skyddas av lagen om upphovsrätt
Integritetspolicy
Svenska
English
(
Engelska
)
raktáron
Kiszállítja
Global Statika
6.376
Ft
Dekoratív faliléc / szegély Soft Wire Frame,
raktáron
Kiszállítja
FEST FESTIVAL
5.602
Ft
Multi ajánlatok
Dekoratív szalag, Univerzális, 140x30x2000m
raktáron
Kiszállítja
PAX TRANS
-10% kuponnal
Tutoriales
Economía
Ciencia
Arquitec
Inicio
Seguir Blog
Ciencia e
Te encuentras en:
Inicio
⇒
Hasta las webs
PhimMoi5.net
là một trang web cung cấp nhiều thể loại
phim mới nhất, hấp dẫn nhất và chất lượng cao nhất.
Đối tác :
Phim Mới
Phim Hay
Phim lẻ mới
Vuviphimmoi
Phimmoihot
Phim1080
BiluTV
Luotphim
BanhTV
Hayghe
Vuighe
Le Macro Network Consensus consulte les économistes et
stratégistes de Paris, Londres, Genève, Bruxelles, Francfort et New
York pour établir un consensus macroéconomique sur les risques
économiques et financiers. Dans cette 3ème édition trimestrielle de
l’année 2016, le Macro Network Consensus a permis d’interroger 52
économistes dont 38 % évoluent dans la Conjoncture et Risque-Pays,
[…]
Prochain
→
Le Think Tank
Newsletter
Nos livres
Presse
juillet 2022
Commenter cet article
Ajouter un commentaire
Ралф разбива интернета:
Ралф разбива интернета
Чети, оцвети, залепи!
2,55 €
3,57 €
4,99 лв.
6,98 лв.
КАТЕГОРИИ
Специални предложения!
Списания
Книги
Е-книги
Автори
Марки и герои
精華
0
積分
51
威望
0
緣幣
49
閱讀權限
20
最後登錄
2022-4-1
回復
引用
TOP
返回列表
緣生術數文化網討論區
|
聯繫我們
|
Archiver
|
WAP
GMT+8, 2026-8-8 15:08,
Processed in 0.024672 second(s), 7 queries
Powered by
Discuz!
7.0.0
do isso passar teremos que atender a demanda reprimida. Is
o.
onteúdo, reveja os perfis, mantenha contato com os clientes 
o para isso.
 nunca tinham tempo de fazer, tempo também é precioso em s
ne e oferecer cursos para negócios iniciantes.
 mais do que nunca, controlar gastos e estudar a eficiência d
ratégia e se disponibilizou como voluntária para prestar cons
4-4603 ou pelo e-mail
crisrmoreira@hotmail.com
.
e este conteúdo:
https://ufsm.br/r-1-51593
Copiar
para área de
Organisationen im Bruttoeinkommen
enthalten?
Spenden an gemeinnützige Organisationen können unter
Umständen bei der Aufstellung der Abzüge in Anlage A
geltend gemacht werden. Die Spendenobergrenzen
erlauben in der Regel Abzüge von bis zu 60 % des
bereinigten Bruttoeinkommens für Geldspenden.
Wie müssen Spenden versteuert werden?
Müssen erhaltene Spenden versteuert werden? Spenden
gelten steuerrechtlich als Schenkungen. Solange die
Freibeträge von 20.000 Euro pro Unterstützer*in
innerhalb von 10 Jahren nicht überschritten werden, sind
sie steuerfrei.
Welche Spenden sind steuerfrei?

_ _ _ _ _ _ _

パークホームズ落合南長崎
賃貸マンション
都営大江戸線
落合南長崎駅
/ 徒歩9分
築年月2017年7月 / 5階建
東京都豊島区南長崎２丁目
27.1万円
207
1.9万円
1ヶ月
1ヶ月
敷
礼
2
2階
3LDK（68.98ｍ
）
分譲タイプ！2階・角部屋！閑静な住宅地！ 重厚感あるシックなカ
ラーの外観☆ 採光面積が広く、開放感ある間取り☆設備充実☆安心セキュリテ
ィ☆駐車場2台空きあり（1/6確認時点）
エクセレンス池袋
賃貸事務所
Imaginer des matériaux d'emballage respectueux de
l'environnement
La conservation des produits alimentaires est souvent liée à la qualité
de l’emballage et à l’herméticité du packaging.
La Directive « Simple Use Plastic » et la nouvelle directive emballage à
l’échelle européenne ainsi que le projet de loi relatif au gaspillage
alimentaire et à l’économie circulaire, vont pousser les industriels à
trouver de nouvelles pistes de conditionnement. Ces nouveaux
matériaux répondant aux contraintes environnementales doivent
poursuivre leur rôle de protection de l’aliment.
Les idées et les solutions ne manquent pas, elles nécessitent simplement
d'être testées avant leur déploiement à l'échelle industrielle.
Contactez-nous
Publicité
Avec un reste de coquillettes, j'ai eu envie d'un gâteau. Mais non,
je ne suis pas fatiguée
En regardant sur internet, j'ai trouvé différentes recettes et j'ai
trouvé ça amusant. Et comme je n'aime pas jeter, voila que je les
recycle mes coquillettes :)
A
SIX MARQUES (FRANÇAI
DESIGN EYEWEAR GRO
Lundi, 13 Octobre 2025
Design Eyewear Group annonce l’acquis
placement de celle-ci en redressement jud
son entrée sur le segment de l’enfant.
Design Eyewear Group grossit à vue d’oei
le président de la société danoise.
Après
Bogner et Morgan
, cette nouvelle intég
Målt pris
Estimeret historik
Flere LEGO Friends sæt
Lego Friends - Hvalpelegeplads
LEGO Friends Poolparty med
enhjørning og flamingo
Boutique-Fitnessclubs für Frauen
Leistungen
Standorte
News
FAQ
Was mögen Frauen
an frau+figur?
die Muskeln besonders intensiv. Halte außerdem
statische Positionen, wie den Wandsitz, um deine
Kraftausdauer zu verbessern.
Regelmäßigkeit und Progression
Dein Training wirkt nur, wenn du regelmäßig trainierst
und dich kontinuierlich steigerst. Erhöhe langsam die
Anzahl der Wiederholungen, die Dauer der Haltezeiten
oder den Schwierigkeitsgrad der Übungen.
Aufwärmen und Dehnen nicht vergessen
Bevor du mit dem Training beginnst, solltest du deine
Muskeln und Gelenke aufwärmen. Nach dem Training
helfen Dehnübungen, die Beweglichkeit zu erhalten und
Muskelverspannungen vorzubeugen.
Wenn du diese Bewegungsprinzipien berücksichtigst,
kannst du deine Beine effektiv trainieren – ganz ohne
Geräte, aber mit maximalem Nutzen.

_ _ _ _ _ _ _

Using the listing, count the lines where the word "isso" appears and reply with only that number.

2